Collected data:
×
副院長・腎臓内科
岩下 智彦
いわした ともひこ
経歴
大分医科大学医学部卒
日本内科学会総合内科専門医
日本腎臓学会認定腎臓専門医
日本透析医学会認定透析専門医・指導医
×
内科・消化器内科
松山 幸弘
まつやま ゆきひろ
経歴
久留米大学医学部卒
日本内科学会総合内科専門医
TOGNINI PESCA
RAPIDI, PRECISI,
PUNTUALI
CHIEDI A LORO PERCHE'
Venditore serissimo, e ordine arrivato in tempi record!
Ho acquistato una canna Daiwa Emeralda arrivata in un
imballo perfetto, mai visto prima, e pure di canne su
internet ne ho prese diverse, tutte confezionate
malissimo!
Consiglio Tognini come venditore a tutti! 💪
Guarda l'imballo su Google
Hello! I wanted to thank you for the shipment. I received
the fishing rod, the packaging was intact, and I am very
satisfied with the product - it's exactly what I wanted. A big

Aim of the task =>
Please transcribe every entry above exactly as it appears.

Expected answer =>
×
副院長・腎臓内科
岩下 智彦
いわした ともひこ
経歴
大分医科大学医学部卒
日本内科学会総合内科専門医
日本腎臓学会認定腎臓専門医
日本透析医学会認定透析専門医・指導医
×
内科・消化器内科
松山 幸弘
まつやま ゆきひろ
経歴
久留米大学医学部卒
日本内科学会総合内科専門医
TOGNINI PESCA
RAPIDI, PRECISI,
PUNTUALI
CHIEDI A LORO PERCHE'
Venditore serissimo, e ordine arrivato in tempi record!
Ho acquistato una canna Daiwa Emeralda arrivata in un
imballo perfetto, mai visto prima, e pure di canne su
internet ne ho prese diverse, tutte confezionate
malissimo!
Consiglio Tognini come venditore a tutti! 💪
Guarda l'imballo su Google
Hello! I wanted to thank you for the shipment. I received
the fishing rod, the packaging was intact, and I am very
satisfied with the product - it's exactly what I wanted. A big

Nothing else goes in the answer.